I want to extract "numbers" (it can be package number, invoice number etc.) from lines. It's just non-whitespace characters (e.g.: 123, ABC, Abc, ABC123, ABC-123, X-ABC/123/456 - simply \S+ regexp).

I have lines that can contain "numbers". There are two possible cases:

  1. At the beginning of line (first string of non-whitespace charactes).
  2. In the middle of line, but marked with prefix Number: .

Example lines:

ABC123 bla bla
Number: ABC123 bla bla
Some words 123 Number: ABC123 bla bla

From those each example line I want to extract "number": ABC123.

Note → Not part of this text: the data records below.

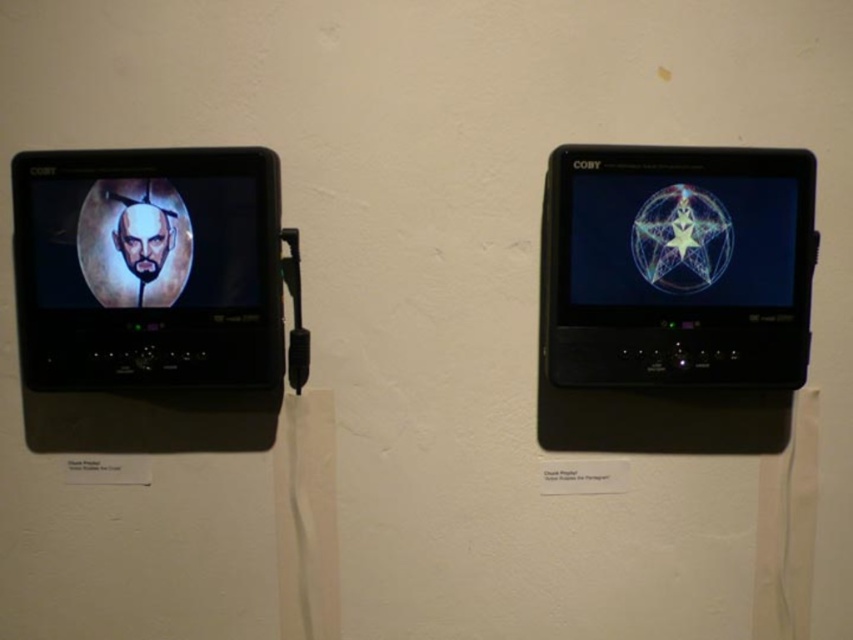
Is matte black smartphone at right taller than matte black monitor at left?

Incorrect, matte black smartphone at right's height is not larger of matte black monitor at left's.

Between point (671, 202) and point (149, 148), which one is positioned behind?

The point (149, 148) is behind.

You are a GUI agent. You are given a task and a screenshot of the screen. Output one action in this format:
    pyautogui.click(x=<x>, y=<y>)
    Task: Click on the matte black smartphone at right
    
    Given the screenshot: What is the action you would take?
    pyautogui.click(x=677, y=266)

Is matte black smartphone at right further to the viewer compared to transparent glass sphere at upper right?

No, it is not.

In the scene shown: Is matte black smartphone at right above transparent glass sphere at upper right?

No, matte black smartphone at right is not above transparent glass sphere at upper right.

Identify the location of matte black smartphone at right. coord(677,266).

Where is `matte black smartphone at right`? This screenshot has width=853, height=640. matte black smartphone at right is located at coordinates (677, 266).

Is transparent glass sphere at upper right bigger than matte black portrait at left?

Correct, transparent glass sphere at upper right is larger in size than matte black portrait at left.

Which is in front, point (630, 252) or point (207, 209)?

Point (207, 209) is in front.

Is point (608, 176) positioned before point (161, 276)?

Yes, point (608, 176) is in front of point (161, 276).

Identify the location of transparent glass sphere at upper right. [682, 241].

I know how to write regexp for second case (example 2 and 3 lines): (?:Number: )(\S+) (non-captured group with prefix Number: and captured group with non-whitespace charactes).

only first case

But what with first case?

What i tried:

  1. Prefix can be optional: (?:Number: )?(\S+)

I get many matches, but it's not a problem because I can get first match in each line in my code.

But the problem is in match 7: I get word Some instead of number ABC123.

first

  1. Use start line. So there are two alternatives: start line and "number" OR prefix and "number": (?:^(\S+))|(?:(?:Number: )(\S+)).

But the problem is the same, I get word Some. And this is worse because I get Number:

second

  1. I can add not Number: at start of line to eliminate second problem from previous step: (?:^(?!Number:)(\S+))|(?:(?:Number: )(\S+)).

But there is still problem with getting random word (Some) at beginning of line even when prefix Number: exists with "number" in the middle of line.

third


Demo: https://regex101.com/r/G9UFak/1

Question a bit similar to: Regex multiple characters but without specific string


Solution

  • You can use

    (?:.*Number:\s*|^)(\S+)
    

    See the regex demo.

    Details

    • (?:.*Number:\s*|^) - either of the two alternatives:
      • .*Number:\s* - any zero or more chars other than line break chars, as many as possible, Number: and zero or more whitespaces (if you need to stay on the line, replace \s with [^\S\r\n] or \h / [\p{Zs}\t] if supported)
      • | - or
      • ^ - start of a line (with m option in PCR0-like engines)
    • (\S+) - Group 1: any one or more non-whitespace chars.